*Work to be completed:* The data below should be duplicated in full, unchanged.
○ ○ ○ ○ ○
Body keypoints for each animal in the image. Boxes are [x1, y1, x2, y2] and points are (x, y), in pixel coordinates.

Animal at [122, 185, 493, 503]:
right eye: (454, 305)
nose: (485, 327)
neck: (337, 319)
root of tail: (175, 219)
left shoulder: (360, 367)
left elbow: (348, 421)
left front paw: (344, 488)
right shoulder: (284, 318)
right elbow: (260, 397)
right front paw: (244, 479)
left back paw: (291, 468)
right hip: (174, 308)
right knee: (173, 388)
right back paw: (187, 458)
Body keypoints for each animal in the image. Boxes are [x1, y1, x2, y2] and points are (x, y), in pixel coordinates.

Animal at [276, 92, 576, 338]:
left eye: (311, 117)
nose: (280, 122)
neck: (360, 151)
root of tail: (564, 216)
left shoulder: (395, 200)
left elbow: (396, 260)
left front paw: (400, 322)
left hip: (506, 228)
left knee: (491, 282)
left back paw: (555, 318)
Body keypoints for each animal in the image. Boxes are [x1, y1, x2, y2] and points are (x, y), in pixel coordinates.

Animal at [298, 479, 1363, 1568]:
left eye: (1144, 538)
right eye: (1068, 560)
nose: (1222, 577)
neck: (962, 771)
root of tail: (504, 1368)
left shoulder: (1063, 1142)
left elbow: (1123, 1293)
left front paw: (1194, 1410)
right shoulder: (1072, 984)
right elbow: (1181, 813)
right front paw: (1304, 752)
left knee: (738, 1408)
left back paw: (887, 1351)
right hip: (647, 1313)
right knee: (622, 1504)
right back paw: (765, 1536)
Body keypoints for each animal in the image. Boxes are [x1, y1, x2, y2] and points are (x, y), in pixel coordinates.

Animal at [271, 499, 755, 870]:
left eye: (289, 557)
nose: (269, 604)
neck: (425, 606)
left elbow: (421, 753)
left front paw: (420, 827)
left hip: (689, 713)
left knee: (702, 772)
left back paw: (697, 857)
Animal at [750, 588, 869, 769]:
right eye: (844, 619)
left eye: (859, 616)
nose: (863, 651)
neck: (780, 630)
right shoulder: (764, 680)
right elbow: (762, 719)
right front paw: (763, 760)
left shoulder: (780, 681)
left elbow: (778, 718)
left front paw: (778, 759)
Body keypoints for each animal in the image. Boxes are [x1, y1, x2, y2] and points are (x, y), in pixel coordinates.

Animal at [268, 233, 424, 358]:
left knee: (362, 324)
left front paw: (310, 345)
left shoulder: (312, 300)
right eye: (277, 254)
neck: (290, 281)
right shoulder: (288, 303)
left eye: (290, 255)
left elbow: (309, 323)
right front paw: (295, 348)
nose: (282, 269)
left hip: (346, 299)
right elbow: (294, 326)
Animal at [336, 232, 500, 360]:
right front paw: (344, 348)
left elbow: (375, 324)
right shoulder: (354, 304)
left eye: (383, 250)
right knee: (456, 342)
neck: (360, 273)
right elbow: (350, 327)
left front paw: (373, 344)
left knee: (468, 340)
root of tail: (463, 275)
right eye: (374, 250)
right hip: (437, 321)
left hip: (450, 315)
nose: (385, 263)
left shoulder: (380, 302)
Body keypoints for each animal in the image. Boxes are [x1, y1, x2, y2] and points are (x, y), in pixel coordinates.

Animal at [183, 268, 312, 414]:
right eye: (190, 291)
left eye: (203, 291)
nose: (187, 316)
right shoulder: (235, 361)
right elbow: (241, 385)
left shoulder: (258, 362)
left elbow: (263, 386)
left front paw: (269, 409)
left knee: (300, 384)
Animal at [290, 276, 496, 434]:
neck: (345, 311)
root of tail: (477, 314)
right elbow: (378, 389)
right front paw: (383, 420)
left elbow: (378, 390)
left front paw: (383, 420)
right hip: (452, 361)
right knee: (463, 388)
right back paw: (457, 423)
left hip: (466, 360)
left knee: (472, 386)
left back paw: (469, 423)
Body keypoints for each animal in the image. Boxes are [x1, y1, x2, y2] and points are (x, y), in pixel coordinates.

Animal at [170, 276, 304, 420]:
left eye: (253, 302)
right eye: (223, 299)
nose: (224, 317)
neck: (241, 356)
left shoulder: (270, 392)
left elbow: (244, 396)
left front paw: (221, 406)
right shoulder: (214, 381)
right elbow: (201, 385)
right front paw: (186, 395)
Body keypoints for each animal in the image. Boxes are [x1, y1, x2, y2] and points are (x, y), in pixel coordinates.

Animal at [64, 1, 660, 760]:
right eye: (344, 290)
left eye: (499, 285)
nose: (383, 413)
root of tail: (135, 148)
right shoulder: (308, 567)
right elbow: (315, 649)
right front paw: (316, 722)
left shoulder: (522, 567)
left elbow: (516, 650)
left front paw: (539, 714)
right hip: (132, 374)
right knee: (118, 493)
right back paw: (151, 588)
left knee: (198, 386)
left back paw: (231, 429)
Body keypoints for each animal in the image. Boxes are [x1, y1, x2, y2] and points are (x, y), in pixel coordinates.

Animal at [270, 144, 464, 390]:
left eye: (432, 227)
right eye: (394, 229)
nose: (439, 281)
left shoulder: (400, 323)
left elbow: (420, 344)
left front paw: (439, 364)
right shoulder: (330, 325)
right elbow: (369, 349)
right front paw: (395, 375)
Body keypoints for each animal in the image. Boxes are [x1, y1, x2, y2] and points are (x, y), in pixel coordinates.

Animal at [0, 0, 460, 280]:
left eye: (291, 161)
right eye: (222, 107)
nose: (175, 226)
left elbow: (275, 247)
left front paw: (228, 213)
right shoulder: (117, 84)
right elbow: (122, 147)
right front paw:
○ ○ ○ ○ ○
*Response for this exercise:*
Body keypoints for each animal in the image. Boxes are [x1, y1, x2, y2] and points are (x, y), in pixel coordinates.

Animal at [122, 185, 493, 503]:
right eye: (454, 305)
nose: (485, 327)
neck: (337, 319)
root of tail: (175, 219)
left shoulder: (360, 367)
left elbow: (348, 421)
left front paw: (344, 488)
right shoulder: (284, 318)
right elbow: (260, 397)
right front paw: (244, 479)
left back paw: (291, 468)
right hip: (174, 308)
right knee: (173, 388)
right back paw: (187, 458)
Body keypoints for each animal in the image. Boxes are [x1, y1, x2, y2] and points are (x, y), in pixel coordinates.

Animal at [276, 92, 576, 338]:
left eye: (311, 117)
nose: (280, 122)
neck: (360, 151)
root of tail: (564, 216)
left shoulder: (395, 200)
left elbow: (396, 260)
left front paw: (400, 322)
left hip: (506, 228)
left knee: (491, 282)
left back paw: (555, 318)
Body keypoints for each animal in the image. Boxes are [x1, y1, x2, y2] and points are (x, y), in pixel coordinates.

Animal at [298, 479, 1363, 1568]:
left eye: (1144, 538)
right eye: (1068, 560)
nose: (1222, 577)
neck: (962, 771)
root of tail: (504, 1368)
left shoulder: (1063, 1142)
left elbow: (1123, 1293)
left front paw: (1194, 1410)
right shoulder: (1072, 984)
right elbow: (1181, 813)
right front paw: (1304, 752)
left knee: (738, 1408)
left back paw: (887, 1351)
right hip: (647, 1313)
right knee: (622, 1504)
right back paw: (765, 1536)
Body keypoints for each animal in the image. Boxes are [x1, y1, x2, y2] and points are (x, y), in pixel coordinates.

Animal at [271, 499, 755, 870]:
left eye: (289, 557)
nose: (269, 604)
neck: (425, 606)
left elbow: (421, 753)
left front paw: (420, 827)
left hip: (689, 713)
left knee: (702, 772)
left back paw: (697, 857)
Animal at [750, 588, 869, 769]:
right eye: (844, 619)
left eye: (859, 616)
nose: (863, 651)
neck: (780, 630)
right shoulder: (764, 680)
right elbow: (762, 719)
right front paw: (763, 760)
left shoulder: (780, 681)
left elbow: (778, 718)
left front paw: (778, 759)
Body keypoints for each animal in the image. Boxes are [x1, y1, x2, y2] and points are (x, y), in pixel coordinates.

Animal at [268, 233, 424, 358]:
left knee: (362, 324)
left front paw: (310, 345)
left shoulder: (312, 300)
right eye: (277, 254)
neck: (290, 281)
right shoulder: (288, 303)
left eye: (290, 255)
left elbow: (309, 323)
right front paw: (295, 348)
nose: (282, 269)
left hip: (346, 299)
right elbow: (294, 326)
Animal at [336, 232, 500, 360]:
right front paw: (344, 348)
left elbow: (375, 324)
right shoulder: (354, 304)
left eye: (383, 250)
right knee: (456, 342)
neck: (360, 273)
right elbow: (350, 327)
left front paw: (373, 344)
left knee: (468, 340)
root of tail: (463, 275)
right eye: (374, 250)
right hip: (437, 321)
left hip: (450, 315)
nose: (385, 263)
left shoulder: (380, 302)
Body keypoints for each animal in the image. Boxes are [x1, y1, x2, y2] and points are (x, y), in pixel coordinates.

Animal at [183, 268, 312, 414]:
right eye: (190, 291)
left eye: (203, 291)
nose: (187, 316)
right shoulder: (235, 361)
right elbow: (241, 385)
left shoulder: (258, 362)
left elbow: (263, 386)
left front paw: (269, 409)
left knee: (300, 384)
Animal at [290, 276, 496, 434]:
neck: (345, 311)
root of tail: (477, 314)
right elbow: (378, 389)
right front paw: (383, 420)
left elbow: (378, 390)
left front paw: (383, 420)
right hip: (452, 361)
right knee: (463, 388)
right back paw: (457, 423)
left hip: (466, 360)
left knee: (472, 386)
left back paw: (469, 423)
Body keypoints for each animal in the image. Boxes are [x1, y1, x2, y2] and points are (x, y), in pixel coordinates.

Animal at [170, 276, 304, 420]:
left eye: (253, 302)
right eye: (223, 299)
nose: (224, 317)
neck: (241, 356)
left shoulder: (270, 392)
left elbow: (244, 396)
left front paw: (221, 406)
right shoulder: (214, 381)
right elbow: (201, 385)
right front paw: (186, 395)
Body keypoints for each animal in the image. Boxes are [x1, y1, x2, y2] and points are (x, y), in pixel coordinates.

Animal at [64, 1, 660, 760]:
right eye: (344, 290)
left eye: (499, 285)
nose: (383, 413)
root of tail: (135, 148)
right shoulder: (308, 567)
right elbow: (315, 649)
right front paw: (316, 722)
left shoulder: (522, 567)
left elbow: (516, 650)
left front paw: (539, 714)
right hip: (132, 374)
right knee: (118, 493)
right back paw: (151, 588)
left knee: (198, 386)
left back paw: (231, 429)
Body keypoints for each animal in the image. Boxes are [x1, y1, x2, y2] and points are (x, y), in pixel coordinates.

Animal at [270, 144, 464, 390]:
left eye: (432, 227)
right eye: (394, 229)
nose: (439, 281)
left shoulder: (400, 323)
left elbow: (420, 344)
left front paw: (439, 364)
right shoulder: (330, 325)
right elbow: (369, 349)
right front paw: (395, 375)
Body keypoints for each animal in the image. Boxes are [x1, y1, x2, y2] and points are (x, y), in pixel coordinates.

Animal at [0, 0, 460, 280]:
left eye: (291, 161)
right eye: (222, 107)
nose: (175, 226)
left elbow: (275, 247)
left front paw: (228, 213)
right shoulder: (117, 84)
right elbow: (122, 147)
right front paw:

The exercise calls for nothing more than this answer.